▶ _Work required_
Every record that follows is to be copied exactly, with the pictures omitted.

▶ _Materials provided_
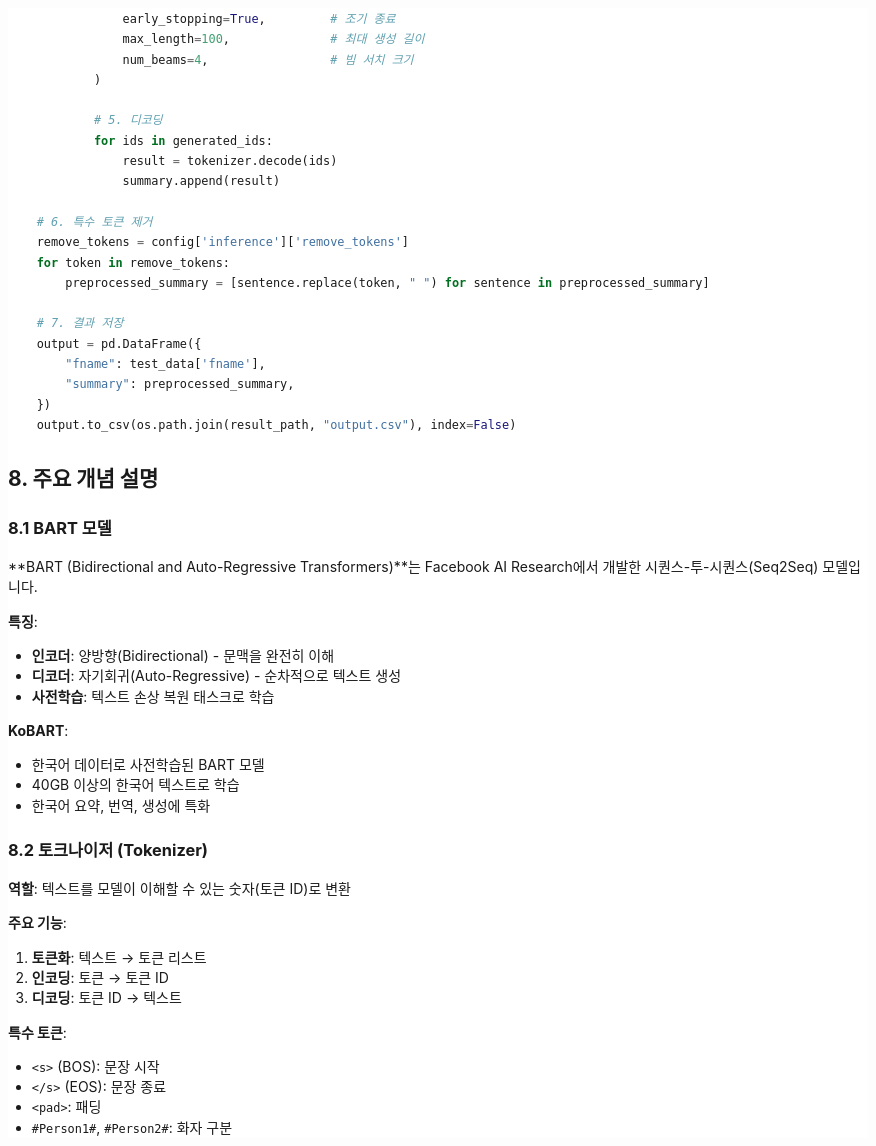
 ```python
                early_stopping=True,         # 조기 종료
                max_length=100,              # 최대 생성 길이
                num_beams=4,                 # 빔 서치 크기
            )
            
            # 5. 디코딩
            for ids in generated_ids:
                result = tokenizer.decode(ids)
                summary.append(result)

    # 6. 특수 토큰 제거
    remove_tokens = config['inference']['remove_tokens']
    for token in remove_tokens:
        preprocessed_summary = [sentence.replace(token, " ") for sentence in preprocessed_summary]

    # 7. 결과 저장
    output = pd.DataFrame({
        "fname": test_data['fname'],
        "summary": preprocessed_summary,
    })
    output.to_csv(os.path.join(result_path, "output.csv"), index=False)
```

## 8. 주요 개념 설명

### 8.1 BART 모델

**BART (Bidirectional and Auto-Regressive Transformers)**는 Facebook AI Research에서 개발한 시퀀스-투-시퀀스(Seq2Seq) 모델입니다.

**특징**:
- **인코더**: 양방향(Bidirectional) - 문맥을 완전히 이해
- **디코더**: 자기회귀(Auto-Regressive) - 순차적으로 텍스트 생성
- **사전학습**: 텍스트 손상 복원 태스크로 학습

**KoBART**:
- 한국어 데이터로 사전학습된 BART 모델
- 40GB 이상의 한국어 텍스트로 학습
- 한국어 요약, 번역, 생성에 특화

### 8.2 토크나이저 (Tokenizer)

**역할**: 텍스트를 모델이 이해할 수 있는 숫자(토큰 ID)로 변환

**주요 기능**:
1. **토큰화**: 텍스트 → 토큰 리스트
2. **인코딩**: 토큰 → 토큰 ID
3. **디코딩**: 토큰 ID → 텍스트

**특수 토큰**:
- `<s>` (BOS): 문장 시작
- `</s>` (EOS): 문장 종료
- `<pad>`: 패딩
- `#Person1#`, `#Person2#`: 화자 구분
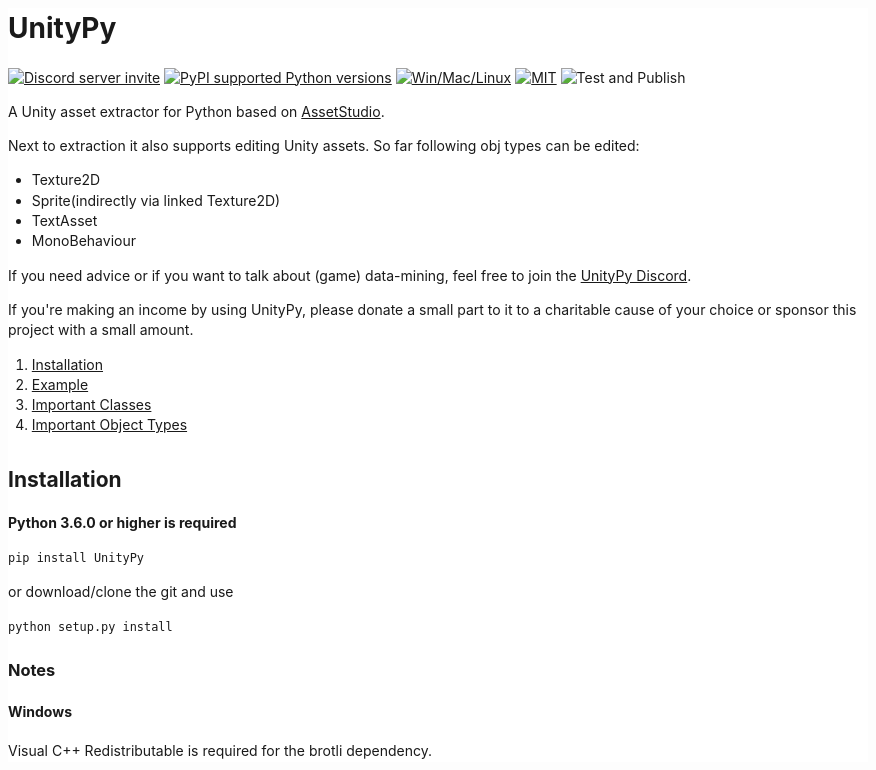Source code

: # UnityPy
[![Discord server invite](https://discordapp.com/api/guilds/603359898507673630/embed.png)](https://discord.gg/C6txv7M)
[![PyPI supported Python versions](https://img.shields.io/pypi/pyversions/UnityPy.svg)](https://pypi.python.org/pypi/UnityPy)
[![Win/Mac/Linux](https://img.shields.io/badge/platform-windows%20%7C%20macos%20%7C%20linux-informational)]()
[![MIT](https://img.shields.io/pypi/l/UnityPy.svg)](https://github.com/K0lb3/UnityPy/blob/master/LICENSE)
![Test and Publish](https://github.com/K0lb3/UnityPy/workflows/Test%20and%20Publish/badge.svg)

A Unity asset extractor for Python based on [AssetStudio](https://github.com/Perfare/AssetStudio).

Next to extraction it also supports editing Unity assets.
So far following obj types can be edited:
  - Texture2D
  - Sprite(indirectly via linked Texture2D)
  - TextAsset
  - MonoBehaviour

If you need advice or if you want to talk about (game) data-mining,
feel free to join the [UnityPy Discord](https://discord.gg/C6txv7M).


If you're making an income by using UnityPy,
please donate a small part to it to a charitable cause of your choice or sponsor this project with a small amount.


1. [Installation](#installation)
2. [Example](#example)
3. [Important Classes](#important-classes)
4. [Important Object Types](#important-object-types)

## Installation

**Python 3.6.0 or higher is required**

```cmd
pip install UnityPy
```

or download/clone the git and use

```cmd
python setup.py install
```

### Notes

#### Windows

Visual C++ Redistributable is required for the brotli dependency.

▶ _Response to the exercise_
 ```python
                early_stopping=True,         # 조기 종료
                max_length=100,              # 최대 생성 길이
                num_beams=4,                 # 빔 서치 크기
            )
            
            # 5. 디코딩
            for ids in generated_ids:
                result = tokenizer.decode(ids)
                summary.append(result)

    # 6. 특수 토큰 제거
    remove_tokens = config['inference']['remove_tokens']
    for token in remove_tokens:
        preprocessed_summary = [sentence.replace(token, " ") for sentence in preprocessed_summary]

    # 7. 결과 저장
    output = pd.DataFrame({
        "fname": test_data['fname'],
        "summary": preprocessed_summary,
    })
    output.to_csv(os.path.join(result_path, "output.csv"), index=False)
```

## 8. 주요 개념 설명

### 8.1 BART 모델

**BART (Bidirectional and Auto-Regressive Transformers)**는 Facebook AI Research에서 개발한 시퀀스-투-시퀀스(Seq2Seq) 모델입니다.

**특징**:
- **인코더**: 양방향(Bidirectional) - 문맥을 완전히 이해
- **디코더**: 자기회귀(Auto-Regressive) - 순차적으로 텍스트 생성
- **사전학습**: 텍스트 손상 복원 태스크로 학습

**KoBART**:
- 한국어 데이터로 사전학습된 BART 모델
- 40GB 이상의 한국어 텍스트로 학습
- 한국어 요약, 번역, 생성에 특화

### 8.2 토크나이저 (Tokenizer)

**역할**: 텍스트를 모델이 이해할 수 있는 숫자(토큰 ID)로 변환

**주요 기능**:
1. **토큰화**: 텍스트 → 토큰 리스트
2. **인코딩**: 토큰 → 토큰 ID
3. **디코딩**: 토큰 ID → 텍스트

**특수 토큰**:
- `<s>` (BOS): 문장 시작
- `</s>` (EOS): 문장 종료
- `<pad>`: 패딩
- `#Person1#`, `#Person2#`: 화자 구분
Source code

: # UnityPy
[![Discord server invite](https://discordapp.com/api/guilds/603359898507673630/embed.png)](https://discord.gg/C6txv7M)
[![PyPI supported Python versions](https://img.shields.io/pypi/pyversions/UnityPy.svg)](https://pypi.python.org/pypi/UnityPy)
[![Win/Mac/Linux](https://img.shields.io/badge/platform-windows%20%7C%20macos%20%7C%20linux-informational)]()
[![MIT](https://img.shields.io/pypi/l/UnityPy.svg)](https://github.com/K0lb3/UnityPy/blob/master/LICENSE)
![Test and Publish](https://github.com/K0lb3/UnityPy/workflows/Test%20and%20Publish/badge.svg)

A Unity asset extractor for Python based on [AssetStudio](https://github.com/Perfare/AssetStudio).

Next to extraction it also supports editing Unity assets.
So far following obj types can be edited:
  - Texture2D
  - Sprite(indirectly via linked Texture2D)
  - TextAsset
  - MonoBehaviour

If you need advice or if you want to talk about (game) data-mining,
feel free to join the [UnityPy Discord](https://discord.gg/C6txv7M).


If you're making an income by using UnityPy,
please donate a small part to it to a charitable cause of your choice or sponsor this project with a small amount.


1. [Installation](#installation)
2. [Example](#example)
3. [Important Classes](#important-classes)
4. [Important Object Types](#important-object-types)

## Installation

**Python 3.6.0 or higher is required**

```cmd
pip install UnityPy
```

or download/clone the git and use

```cmd
python setup.py install
```

### Notes

#### Windows

Visual C++ Redistributable is required for the brotli dependency.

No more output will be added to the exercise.